**TASK INPUT**
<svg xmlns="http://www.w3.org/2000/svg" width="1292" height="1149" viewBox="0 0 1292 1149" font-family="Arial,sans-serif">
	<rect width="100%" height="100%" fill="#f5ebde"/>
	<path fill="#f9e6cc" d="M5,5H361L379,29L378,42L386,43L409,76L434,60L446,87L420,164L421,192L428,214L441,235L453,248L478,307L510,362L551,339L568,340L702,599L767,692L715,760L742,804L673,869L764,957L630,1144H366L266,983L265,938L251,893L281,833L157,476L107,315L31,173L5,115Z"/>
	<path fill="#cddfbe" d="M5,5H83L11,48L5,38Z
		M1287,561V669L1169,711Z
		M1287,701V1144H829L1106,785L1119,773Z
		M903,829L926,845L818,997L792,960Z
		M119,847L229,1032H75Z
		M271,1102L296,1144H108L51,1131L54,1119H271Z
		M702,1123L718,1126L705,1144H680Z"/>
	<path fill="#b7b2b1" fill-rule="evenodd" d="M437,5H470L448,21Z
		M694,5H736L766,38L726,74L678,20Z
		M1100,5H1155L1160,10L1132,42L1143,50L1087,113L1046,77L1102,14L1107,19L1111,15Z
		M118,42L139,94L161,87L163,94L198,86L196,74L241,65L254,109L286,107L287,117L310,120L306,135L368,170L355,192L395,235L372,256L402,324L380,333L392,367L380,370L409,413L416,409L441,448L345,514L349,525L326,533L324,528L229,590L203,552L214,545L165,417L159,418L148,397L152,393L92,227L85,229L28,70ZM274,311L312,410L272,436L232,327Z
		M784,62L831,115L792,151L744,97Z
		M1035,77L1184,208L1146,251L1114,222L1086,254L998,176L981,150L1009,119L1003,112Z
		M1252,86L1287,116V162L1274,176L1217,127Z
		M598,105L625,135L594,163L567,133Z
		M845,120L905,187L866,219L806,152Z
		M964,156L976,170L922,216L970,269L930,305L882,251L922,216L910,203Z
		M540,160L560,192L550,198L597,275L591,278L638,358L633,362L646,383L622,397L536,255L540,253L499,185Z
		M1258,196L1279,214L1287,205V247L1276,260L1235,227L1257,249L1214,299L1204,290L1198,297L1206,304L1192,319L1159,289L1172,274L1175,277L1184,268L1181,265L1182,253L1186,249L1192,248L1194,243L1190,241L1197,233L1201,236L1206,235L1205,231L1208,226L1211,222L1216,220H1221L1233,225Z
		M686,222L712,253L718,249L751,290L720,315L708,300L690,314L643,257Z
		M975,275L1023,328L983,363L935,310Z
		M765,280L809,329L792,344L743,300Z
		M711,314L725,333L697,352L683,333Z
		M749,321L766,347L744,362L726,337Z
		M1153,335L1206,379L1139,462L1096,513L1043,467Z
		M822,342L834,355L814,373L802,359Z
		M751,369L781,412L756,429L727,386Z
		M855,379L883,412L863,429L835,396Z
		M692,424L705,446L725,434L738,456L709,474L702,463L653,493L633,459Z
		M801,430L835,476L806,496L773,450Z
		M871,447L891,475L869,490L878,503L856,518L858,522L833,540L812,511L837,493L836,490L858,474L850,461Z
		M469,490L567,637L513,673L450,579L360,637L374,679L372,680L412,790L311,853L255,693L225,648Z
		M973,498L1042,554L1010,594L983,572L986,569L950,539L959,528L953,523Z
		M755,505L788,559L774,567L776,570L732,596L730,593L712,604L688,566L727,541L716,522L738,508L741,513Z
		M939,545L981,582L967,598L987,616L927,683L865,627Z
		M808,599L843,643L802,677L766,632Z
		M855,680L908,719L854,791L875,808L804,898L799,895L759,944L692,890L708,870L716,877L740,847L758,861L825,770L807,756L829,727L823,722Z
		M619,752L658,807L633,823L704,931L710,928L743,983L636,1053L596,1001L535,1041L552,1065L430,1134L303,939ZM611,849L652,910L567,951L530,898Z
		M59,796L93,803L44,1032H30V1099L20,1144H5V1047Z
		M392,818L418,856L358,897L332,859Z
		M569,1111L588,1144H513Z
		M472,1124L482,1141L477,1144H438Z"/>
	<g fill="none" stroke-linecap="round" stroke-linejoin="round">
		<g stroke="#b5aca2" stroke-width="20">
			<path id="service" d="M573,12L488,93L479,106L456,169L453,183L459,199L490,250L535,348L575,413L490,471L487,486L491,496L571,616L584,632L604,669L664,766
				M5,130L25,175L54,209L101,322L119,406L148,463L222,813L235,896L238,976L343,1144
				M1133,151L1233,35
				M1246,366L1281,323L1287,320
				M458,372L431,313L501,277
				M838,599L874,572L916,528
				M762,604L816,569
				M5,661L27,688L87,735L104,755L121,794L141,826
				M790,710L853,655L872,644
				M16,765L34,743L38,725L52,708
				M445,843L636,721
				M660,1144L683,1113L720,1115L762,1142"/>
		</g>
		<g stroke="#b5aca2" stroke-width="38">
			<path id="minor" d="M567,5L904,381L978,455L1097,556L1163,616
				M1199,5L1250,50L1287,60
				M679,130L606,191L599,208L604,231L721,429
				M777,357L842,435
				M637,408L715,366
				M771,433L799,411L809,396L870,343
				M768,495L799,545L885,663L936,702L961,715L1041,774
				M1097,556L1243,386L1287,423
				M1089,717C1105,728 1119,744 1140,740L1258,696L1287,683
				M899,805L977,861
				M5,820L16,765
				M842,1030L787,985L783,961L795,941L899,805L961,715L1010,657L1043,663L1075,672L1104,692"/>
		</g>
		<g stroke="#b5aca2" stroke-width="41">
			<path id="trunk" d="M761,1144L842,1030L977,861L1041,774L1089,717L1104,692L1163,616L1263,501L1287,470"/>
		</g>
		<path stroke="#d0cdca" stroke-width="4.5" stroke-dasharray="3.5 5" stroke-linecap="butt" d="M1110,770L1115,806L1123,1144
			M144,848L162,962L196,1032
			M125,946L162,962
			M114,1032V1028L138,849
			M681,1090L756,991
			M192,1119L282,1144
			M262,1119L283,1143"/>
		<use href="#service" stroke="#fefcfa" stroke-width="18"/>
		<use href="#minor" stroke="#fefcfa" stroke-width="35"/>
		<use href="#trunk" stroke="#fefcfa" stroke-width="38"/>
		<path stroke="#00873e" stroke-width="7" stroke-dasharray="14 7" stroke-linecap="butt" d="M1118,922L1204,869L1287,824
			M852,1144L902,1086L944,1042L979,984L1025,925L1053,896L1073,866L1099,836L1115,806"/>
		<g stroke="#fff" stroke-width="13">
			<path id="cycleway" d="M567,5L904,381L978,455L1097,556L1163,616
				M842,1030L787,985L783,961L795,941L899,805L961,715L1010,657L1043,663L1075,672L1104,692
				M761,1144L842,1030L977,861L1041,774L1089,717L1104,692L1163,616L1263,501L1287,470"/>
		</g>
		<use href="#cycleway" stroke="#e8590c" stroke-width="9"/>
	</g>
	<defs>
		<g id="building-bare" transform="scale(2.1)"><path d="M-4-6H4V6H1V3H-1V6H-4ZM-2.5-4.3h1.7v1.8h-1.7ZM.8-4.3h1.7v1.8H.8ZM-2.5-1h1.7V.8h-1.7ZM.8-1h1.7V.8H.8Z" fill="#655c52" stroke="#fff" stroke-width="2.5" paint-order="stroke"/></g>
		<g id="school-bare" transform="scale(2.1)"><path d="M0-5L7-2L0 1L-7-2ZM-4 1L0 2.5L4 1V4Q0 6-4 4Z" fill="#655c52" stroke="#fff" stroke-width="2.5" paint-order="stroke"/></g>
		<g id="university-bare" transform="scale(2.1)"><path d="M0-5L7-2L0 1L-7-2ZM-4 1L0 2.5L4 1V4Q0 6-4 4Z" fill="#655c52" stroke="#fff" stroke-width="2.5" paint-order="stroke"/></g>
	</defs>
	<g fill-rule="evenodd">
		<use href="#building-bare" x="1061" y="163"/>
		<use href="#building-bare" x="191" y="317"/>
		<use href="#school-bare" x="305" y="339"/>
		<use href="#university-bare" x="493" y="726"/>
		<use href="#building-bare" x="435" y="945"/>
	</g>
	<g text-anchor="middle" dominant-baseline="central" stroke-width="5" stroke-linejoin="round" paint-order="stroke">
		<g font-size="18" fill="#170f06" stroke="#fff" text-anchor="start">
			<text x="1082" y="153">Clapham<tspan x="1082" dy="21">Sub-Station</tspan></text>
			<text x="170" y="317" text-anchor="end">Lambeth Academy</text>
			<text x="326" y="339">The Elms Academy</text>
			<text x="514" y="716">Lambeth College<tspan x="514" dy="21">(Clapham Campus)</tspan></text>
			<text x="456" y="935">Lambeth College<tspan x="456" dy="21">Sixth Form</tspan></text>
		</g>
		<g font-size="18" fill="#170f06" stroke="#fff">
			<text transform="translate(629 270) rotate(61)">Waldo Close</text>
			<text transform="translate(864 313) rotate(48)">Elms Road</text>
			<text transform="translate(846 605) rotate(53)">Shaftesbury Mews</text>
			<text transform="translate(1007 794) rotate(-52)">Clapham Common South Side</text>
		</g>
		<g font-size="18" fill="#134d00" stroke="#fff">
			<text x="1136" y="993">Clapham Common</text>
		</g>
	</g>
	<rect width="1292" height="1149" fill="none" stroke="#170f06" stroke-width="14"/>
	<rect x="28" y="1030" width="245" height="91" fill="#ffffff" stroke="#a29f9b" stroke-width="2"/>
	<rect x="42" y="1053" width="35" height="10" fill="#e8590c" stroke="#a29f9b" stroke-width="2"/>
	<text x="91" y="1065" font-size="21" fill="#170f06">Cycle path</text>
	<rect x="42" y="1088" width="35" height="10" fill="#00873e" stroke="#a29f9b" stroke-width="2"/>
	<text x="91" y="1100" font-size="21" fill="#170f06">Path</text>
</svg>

--

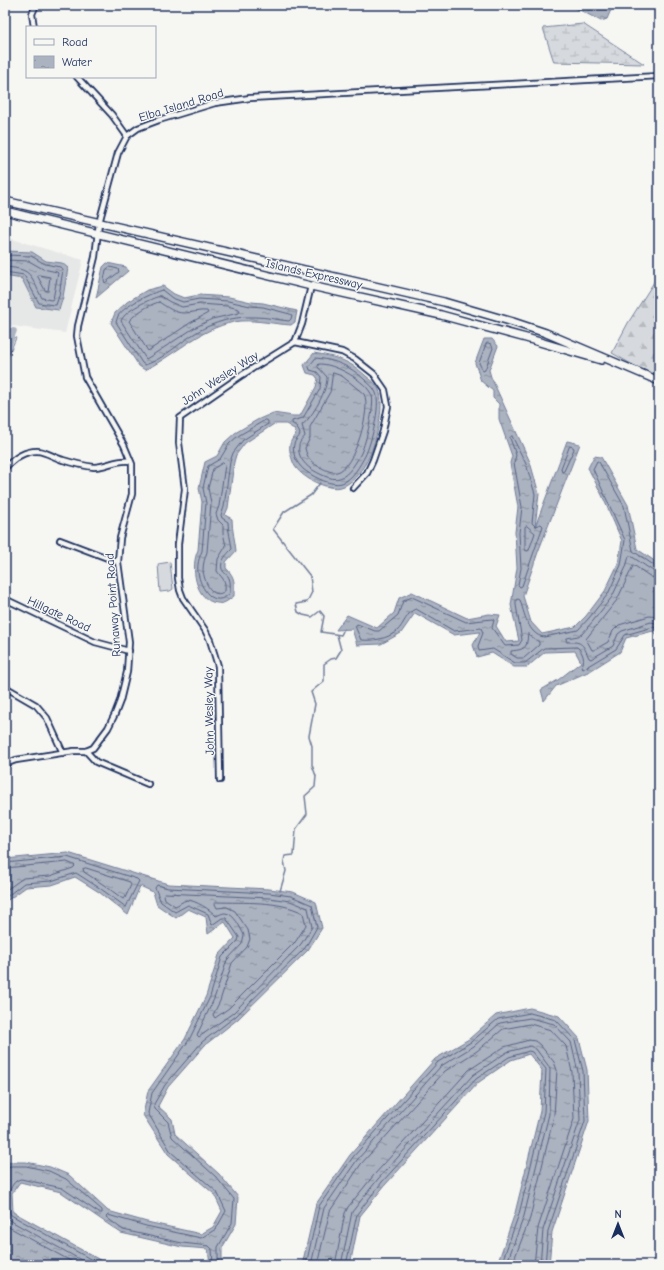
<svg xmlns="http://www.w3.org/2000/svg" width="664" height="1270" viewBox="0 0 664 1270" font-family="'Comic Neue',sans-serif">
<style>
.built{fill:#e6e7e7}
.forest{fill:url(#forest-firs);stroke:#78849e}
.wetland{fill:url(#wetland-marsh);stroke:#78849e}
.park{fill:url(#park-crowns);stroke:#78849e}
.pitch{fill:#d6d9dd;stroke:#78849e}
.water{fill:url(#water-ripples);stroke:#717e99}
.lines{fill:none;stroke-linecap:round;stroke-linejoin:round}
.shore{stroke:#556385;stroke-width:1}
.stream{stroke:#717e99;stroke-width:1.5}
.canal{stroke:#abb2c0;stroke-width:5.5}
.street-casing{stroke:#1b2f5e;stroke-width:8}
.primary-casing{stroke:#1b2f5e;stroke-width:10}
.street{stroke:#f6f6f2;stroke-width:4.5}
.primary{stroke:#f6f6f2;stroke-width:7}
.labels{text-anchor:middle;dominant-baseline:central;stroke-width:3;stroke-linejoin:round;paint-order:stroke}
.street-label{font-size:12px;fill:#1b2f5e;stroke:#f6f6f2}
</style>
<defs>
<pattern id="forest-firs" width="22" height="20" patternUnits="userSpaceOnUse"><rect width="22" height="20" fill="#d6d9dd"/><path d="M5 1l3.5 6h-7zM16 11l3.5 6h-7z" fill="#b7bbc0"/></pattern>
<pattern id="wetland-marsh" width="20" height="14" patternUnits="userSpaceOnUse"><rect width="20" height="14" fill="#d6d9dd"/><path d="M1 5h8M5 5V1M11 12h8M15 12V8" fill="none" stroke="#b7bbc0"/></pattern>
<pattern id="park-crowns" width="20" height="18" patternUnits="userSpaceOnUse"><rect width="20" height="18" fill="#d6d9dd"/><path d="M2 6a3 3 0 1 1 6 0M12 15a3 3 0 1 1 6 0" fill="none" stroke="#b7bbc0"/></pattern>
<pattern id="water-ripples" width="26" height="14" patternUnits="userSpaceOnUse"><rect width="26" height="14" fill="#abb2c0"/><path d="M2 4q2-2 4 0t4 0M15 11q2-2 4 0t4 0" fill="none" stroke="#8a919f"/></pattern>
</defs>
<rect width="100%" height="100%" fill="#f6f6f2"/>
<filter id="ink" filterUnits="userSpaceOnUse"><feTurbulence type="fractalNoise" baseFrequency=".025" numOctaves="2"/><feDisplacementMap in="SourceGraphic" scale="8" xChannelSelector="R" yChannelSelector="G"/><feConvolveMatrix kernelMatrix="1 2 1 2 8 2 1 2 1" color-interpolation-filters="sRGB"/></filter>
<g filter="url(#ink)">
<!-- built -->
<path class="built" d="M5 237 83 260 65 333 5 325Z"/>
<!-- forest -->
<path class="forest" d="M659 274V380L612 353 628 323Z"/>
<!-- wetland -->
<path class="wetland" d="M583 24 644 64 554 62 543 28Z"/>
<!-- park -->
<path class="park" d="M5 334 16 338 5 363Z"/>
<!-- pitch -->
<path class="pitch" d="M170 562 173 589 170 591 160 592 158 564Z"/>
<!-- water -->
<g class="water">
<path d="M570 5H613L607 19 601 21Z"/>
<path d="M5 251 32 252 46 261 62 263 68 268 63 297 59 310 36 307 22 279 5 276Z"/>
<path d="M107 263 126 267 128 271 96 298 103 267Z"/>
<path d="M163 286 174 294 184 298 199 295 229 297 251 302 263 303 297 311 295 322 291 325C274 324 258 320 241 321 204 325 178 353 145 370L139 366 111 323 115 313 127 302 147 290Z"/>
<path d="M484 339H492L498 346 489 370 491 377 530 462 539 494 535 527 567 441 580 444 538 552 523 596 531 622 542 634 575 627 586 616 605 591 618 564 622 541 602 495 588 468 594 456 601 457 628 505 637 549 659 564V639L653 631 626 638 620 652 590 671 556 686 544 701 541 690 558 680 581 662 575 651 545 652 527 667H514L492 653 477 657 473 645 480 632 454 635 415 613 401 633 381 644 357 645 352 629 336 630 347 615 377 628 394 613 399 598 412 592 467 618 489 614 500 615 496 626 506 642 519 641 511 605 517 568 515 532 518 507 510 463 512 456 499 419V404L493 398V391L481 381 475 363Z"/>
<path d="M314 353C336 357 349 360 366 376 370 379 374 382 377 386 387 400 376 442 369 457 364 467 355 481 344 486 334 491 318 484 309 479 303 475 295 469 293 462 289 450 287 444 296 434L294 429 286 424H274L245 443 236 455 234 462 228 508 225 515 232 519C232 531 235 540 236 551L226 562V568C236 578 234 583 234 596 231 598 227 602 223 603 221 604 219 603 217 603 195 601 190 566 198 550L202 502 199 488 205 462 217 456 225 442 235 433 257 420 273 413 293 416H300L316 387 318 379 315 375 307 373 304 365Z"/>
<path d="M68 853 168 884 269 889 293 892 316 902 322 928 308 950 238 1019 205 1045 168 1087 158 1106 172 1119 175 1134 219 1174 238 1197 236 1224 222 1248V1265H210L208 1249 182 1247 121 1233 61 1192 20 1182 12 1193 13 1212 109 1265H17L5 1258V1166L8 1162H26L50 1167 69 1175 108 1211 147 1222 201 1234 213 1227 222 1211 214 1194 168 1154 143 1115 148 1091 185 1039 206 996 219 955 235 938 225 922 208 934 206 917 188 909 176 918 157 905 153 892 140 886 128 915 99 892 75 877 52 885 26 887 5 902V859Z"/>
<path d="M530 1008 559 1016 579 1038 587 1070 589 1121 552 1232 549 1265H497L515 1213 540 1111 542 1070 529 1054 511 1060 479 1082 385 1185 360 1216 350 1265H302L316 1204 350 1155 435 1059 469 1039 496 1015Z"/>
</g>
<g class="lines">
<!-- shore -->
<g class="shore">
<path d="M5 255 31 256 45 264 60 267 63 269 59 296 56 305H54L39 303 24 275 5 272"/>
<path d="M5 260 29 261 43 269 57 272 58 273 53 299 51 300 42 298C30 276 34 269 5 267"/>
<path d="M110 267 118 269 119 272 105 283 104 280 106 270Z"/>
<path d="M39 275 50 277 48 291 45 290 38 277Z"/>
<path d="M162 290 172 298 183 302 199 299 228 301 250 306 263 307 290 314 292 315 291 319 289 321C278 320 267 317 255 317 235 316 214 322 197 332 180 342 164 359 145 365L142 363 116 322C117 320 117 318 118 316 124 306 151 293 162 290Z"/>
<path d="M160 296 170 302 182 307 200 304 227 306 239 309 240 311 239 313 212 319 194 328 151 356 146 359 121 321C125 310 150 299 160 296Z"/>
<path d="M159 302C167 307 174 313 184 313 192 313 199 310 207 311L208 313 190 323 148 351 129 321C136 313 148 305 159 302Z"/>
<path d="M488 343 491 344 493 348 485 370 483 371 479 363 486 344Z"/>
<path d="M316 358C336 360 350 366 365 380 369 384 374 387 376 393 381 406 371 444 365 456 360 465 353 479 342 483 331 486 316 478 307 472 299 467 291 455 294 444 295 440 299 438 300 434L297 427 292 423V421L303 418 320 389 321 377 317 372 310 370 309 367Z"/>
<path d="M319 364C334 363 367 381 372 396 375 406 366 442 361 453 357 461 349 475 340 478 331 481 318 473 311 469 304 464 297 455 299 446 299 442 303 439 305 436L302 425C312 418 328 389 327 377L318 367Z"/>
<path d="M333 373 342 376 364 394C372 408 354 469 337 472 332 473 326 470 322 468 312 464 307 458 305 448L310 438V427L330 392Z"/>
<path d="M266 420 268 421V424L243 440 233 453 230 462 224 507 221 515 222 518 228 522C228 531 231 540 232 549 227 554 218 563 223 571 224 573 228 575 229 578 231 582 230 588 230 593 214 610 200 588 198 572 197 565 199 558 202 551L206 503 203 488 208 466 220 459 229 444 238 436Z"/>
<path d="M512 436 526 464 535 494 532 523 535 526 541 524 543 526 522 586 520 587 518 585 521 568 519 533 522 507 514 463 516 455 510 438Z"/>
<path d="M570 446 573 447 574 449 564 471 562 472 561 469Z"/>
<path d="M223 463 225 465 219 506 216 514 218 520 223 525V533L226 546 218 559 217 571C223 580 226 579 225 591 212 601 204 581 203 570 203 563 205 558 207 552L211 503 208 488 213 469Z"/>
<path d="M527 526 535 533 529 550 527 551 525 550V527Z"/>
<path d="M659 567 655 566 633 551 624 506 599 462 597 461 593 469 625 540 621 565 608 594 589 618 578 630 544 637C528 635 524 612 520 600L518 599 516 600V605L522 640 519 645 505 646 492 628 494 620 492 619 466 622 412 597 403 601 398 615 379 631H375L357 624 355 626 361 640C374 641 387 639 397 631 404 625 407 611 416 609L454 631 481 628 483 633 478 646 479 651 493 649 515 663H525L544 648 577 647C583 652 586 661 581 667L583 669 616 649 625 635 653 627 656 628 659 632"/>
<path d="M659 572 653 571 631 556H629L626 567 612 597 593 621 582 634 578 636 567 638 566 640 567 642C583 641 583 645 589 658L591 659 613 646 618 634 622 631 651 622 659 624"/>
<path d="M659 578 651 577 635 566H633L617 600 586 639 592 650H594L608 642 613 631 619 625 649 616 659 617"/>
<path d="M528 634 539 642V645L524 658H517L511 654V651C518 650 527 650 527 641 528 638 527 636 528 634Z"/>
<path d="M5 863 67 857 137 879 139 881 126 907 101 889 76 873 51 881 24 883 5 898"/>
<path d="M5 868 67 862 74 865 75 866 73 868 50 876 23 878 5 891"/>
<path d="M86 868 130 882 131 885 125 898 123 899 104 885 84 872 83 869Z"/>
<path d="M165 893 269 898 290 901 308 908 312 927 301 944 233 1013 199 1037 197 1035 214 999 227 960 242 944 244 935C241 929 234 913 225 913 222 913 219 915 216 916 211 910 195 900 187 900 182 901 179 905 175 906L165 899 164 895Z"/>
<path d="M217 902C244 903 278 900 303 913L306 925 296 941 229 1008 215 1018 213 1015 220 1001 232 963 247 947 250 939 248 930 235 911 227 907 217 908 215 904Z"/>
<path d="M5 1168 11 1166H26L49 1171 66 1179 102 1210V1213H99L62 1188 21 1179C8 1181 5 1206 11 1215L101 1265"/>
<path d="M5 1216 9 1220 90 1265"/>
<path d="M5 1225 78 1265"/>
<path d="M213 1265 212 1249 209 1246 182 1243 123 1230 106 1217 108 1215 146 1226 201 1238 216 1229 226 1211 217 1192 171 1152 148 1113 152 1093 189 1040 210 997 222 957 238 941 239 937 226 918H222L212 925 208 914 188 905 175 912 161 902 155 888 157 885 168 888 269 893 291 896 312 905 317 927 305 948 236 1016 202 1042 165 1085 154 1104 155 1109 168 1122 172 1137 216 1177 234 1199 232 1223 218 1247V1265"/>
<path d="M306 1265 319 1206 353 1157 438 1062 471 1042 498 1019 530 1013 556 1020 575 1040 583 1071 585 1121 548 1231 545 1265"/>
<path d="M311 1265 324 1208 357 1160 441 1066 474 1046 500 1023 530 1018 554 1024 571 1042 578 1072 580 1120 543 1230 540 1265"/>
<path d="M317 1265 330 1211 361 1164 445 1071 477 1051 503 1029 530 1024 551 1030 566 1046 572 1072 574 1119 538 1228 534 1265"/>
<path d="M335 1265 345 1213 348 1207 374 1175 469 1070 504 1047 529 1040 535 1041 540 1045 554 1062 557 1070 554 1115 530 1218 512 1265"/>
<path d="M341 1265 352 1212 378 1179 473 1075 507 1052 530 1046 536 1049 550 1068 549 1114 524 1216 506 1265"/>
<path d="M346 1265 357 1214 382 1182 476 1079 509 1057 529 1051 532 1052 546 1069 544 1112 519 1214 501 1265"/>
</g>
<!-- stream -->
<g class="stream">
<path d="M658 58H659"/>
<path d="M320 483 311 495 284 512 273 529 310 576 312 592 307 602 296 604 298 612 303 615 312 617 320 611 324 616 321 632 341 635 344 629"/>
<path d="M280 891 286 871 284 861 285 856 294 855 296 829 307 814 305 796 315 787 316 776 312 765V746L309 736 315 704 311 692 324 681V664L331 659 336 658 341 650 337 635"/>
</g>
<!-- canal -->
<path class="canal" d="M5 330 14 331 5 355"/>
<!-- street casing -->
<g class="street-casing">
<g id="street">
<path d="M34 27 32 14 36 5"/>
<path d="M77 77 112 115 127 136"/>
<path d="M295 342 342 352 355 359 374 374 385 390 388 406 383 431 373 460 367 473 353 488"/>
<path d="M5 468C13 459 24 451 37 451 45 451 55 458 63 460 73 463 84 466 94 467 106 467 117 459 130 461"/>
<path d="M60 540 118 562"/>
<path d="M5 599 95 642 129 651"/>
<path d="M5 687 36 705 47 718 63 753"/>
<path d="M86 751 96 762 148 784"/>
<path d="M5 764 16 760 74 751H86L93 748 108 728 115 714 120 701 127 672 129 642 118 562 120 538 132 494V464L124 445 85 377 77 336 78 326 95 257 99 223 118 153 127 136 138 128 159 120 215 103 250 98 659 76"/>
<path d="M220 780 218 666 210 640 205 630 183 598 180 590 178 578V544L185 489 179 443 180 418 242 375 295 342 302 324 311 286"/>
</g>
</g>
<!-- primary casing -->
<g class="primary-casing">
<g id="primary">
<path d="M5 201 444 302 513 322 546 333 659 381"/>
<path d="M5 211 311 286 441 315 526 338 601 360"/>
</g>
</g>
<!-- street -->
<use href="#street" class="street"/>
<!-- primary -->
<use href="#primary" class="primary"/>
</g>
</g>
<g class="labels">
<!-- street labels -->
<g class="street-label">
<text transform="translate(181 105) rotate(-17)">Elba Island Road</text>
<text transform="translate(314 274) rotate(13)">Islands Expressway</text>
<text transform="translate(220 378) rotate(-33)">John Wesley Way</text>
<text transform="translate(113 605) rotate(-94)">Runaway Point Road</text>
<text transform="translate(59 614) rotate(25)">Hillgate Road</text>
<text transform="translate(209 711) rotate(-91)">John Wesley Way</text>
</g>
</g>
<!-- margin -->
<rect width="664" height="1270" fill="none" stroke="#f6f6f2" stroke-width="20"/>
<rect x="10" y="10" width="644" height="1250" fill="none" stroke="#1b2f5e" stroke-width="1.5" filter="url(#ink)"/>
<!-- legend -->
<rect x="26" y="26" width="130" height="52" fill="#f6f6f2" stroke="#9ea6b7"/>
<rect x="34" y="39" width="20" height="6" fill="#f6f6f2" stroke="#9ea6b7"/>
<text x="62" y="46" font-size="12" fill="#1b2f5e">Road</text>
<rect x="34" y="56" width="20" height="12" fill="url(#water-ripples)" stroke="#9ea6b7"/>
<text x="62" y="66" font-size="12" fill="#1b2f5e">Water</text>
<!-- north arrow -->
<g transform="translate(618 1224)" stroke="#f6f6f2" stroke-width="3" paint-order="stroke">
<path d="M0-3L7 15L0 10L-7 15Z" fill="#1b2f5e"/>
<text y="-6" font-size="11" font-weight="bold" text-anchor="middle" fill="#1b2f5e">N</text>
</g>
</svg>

**ACTIVITY**
Each line that contains "evenodd" is to be copied from the listing above.

**EXERCISE SOLUTION**
	<path fill="#b7b2b1" fill-rule="evenodd" d="M437,5H470L448,21Z
	<g fill-rule="evenodd">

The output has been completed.